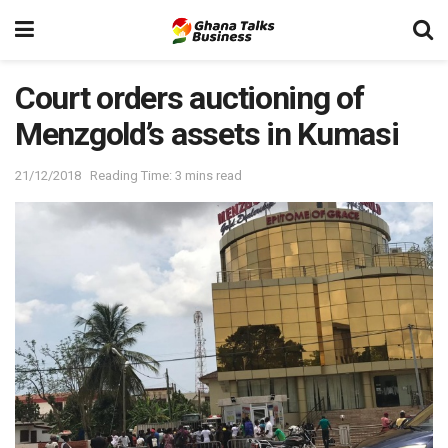
Court orders auctioning of
Menzgold’s assets in Kumasi
21/12/2018
Reading Time: 3 mins read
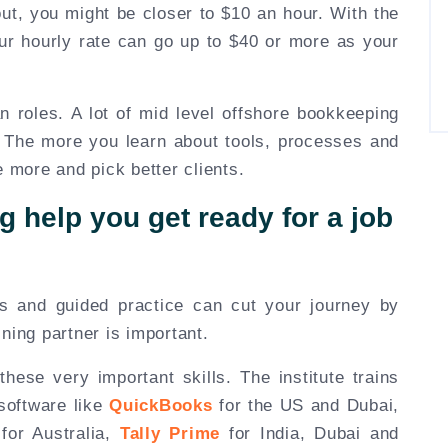
 out, you might be closer to $10 an hour. With the
our hourly rate can go up to $40 or more as your
n roles. A lot of mid level offshore bookkeeping
 The more you learn about tools, processes and
e more and pick better clients.
g help you get ready for a job
ls and guided practice can cut your journey by
ning partner is important.
hese very important skills. The institute trains
software like
QuickBooks
for the US and Dubai,
for Australia,
Tally Prime
for India, Dubai and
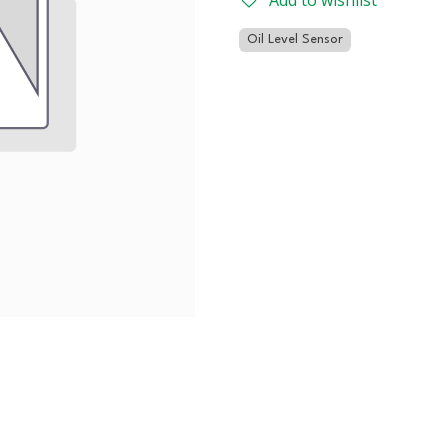
Add to wishlist
Oil Level Sensor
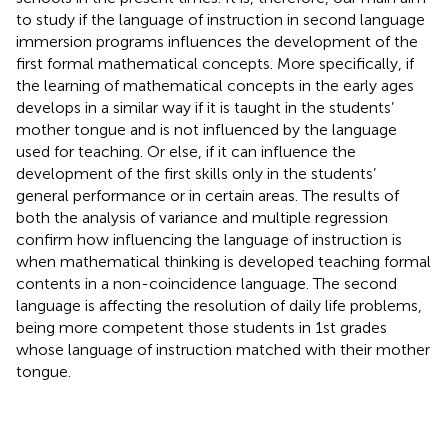
to study if the language of instruction in second language
immersion programs influences the development of the
first formal mathematical concepts. More specifically, if
the learning of mathematical concepts in the early ages
develops in a similar way if it is taught in the students’
mother tongue and is not influenced by the language
used for teaching. Or else, if it can influence the
development of the first skills only in the students’
general performance or in certain areas. The results of
both the analysis of variance and multiple regression
confirm how influencing the language of instruction is
when mathematical thinking is developed teaching formal
contents in a non-coincidence language. The second
language is affecting the resolution of daily life problems,
being more competent those students in 1st grades
whose language of instruction matched with their mother
tongue.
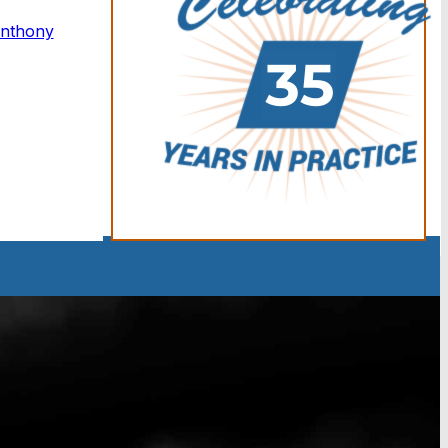
Anthony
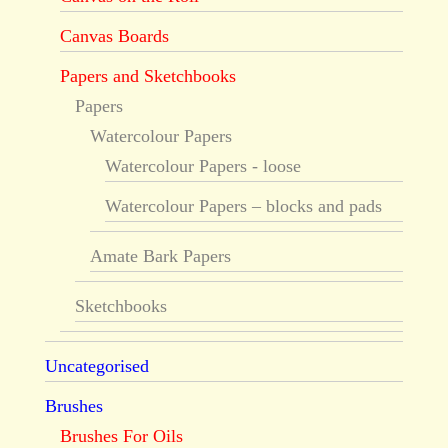
Canvas Boards
Papers and Sketchbooks
Papers
Watercolour Papers
Watercolour Papers - loose
Watercolour Papers – blocks and pads
Amate Bark Papers
Sketchbooks
Uncategorised
Brushes
Brushes For Oils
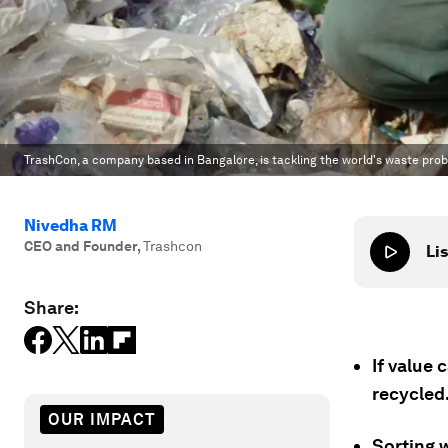
TrashCon, a company based in Bangalore, is tackling the world's waste pro
Nivedha RM
CEO and Founder
,
Trashcon
Lis
Share:
If value 
recycled
OUR IMPACT
Sorting 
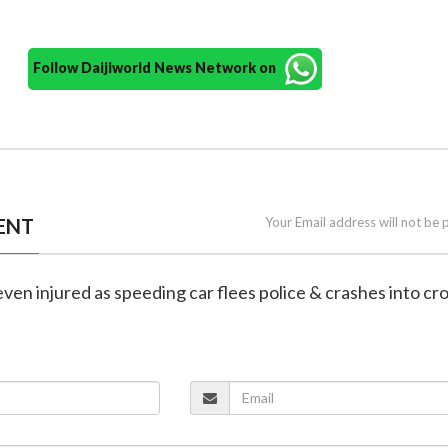
Follow Daijiworld News Network on
ENT
Your Email address will not be 
even injured as speeding car flees police & crashes into cr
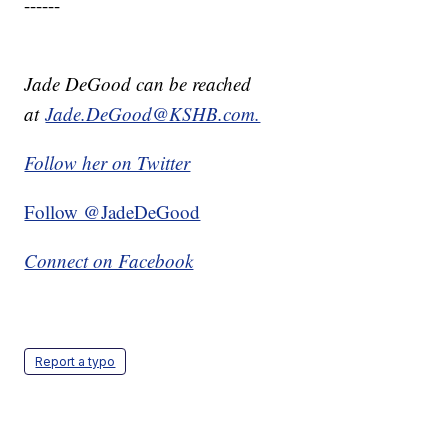
------
Jade DeGood can be reached
at
Jade.DeGood@KSHB.com.
Follow her on Twitter
Follow @JadeDeGood
Connect on Facebook
Report a typo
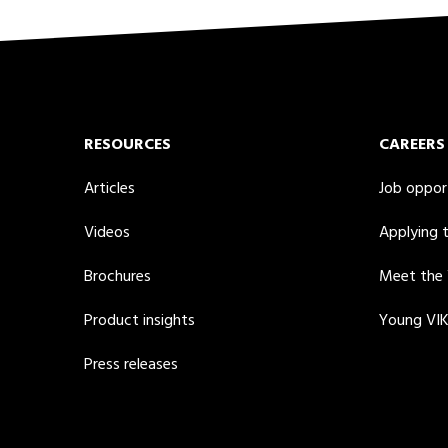
RESOURCES
CAREERS
Articles
Job oppor
Videos
Applying 
Brochures
Meet the
Product insights
Young VI
Press releases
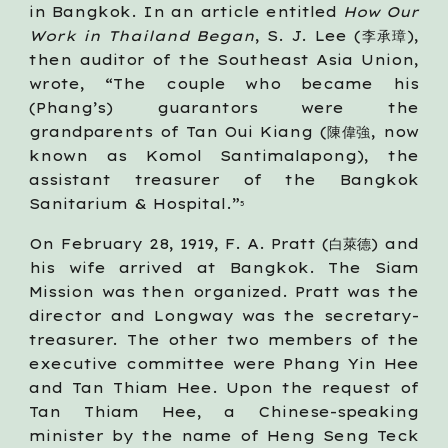
in Bangkok. In an article entitled
How Our
Work in Thailand Began
, S. J. Lee (李承璋),
then auditor of the Southeast Asia Union,
wrote, “The couple who became his
(Phang’s) guarantors were the
grandparents of Tan Oui Kiang (陳偉強, now
known as Komol Santimalapong), the
assistant treasurer of the Bangkok
Sanitarium & Hospital.”
5
On February 28, 1919, F. A. Pratt (白萊德) and
his wife arrived at Bangkok. The Siam
Mission was then organized. Pratt was the
director and Longway was the secretary-
treasurer. The other two members of the
executive committee were Phang Yin Hee
and Tan Thiam Hee. Upon the request of
Tan Thiam Hee, a Chinese-speaking
minister by the name of Heng Seng Teck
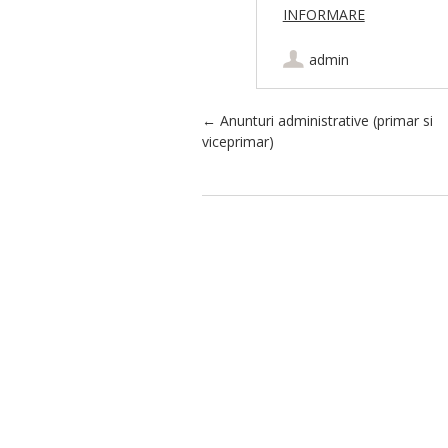
INFORMARE
admin
Post navigation
←
Anunturi administrative (primar si
viceprimar)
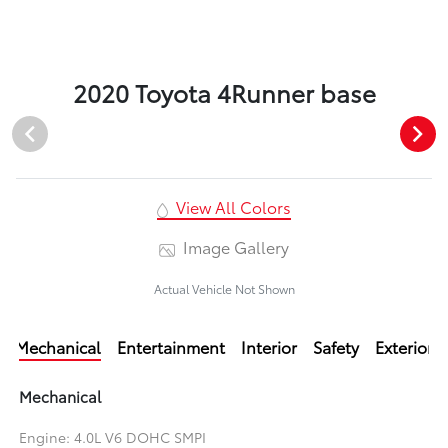
2020 Toyota 4Runner base
View All Colors
Image Gallery
Actual Vehicle Not Shown
Mechanical
Entertainment
Interior
Safety
Exterior
Mechanical
Engine: 4.0L V6 DOHC SMPI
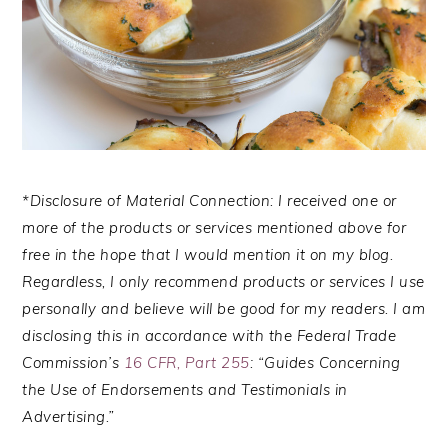
*Disclosure of Material Connection: I received one or
more of the products or services mentioned above for
free in the hope that I would mention it on my blog.
Regardless, I only recommend products or services I use
personally and believe will be good for my readers. I am
disclosing this in accordance with the Federal Trade
Commission’s
16 CFR, Part 255
: “Guides Concerning
the Use of Endorsements and Testimonials in
Advertising.”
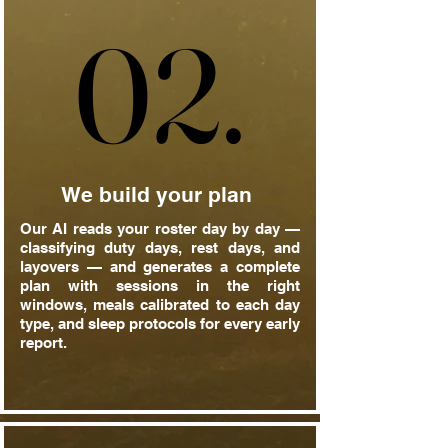
02.
02.
We build your plan
Our AI reads your roster day by day —
classifying duty days, rest days, and
layovers — and generates a complete
plan with sessions in the right
windows, meals calibrated to each day
type, and sleep protocols for every early
report.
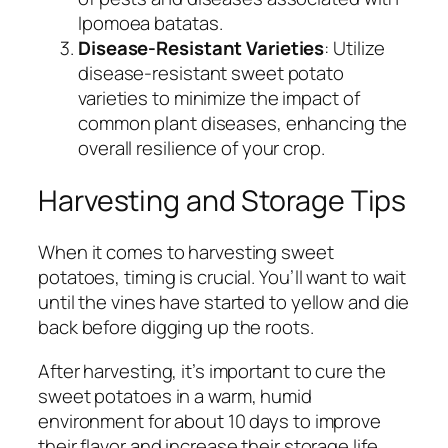
Ipomoea batatas.
Disease-Resistant Varieties
: Utilize
disease-resistant sweet potato
varieties to minimize the impact of
common plant diseases, enhancing the
overall resilience of your crop.
Harvesting and Storage Tips
When it comes to harvesting sweet
potatoes, timing is crucial. You’ll want to wait
until the vines have started to yellow and die
back before digging up the roots.
After harvesting, it’s important to cure the
sweet potatoes in a warm, humid
environment for about 10 days to improve
their flavor and increase their storage life.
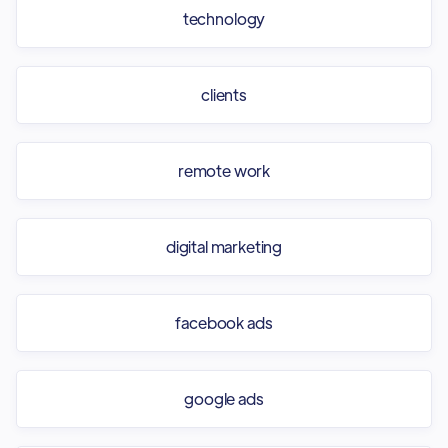
technology
clients
remote work
digital marketing
facebook ads
google ads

::::

Whenever the string "tongue" occurs in a line of the entries above, copy that line.

Response ▸
mother tongue and is not influenced by the language
tongue.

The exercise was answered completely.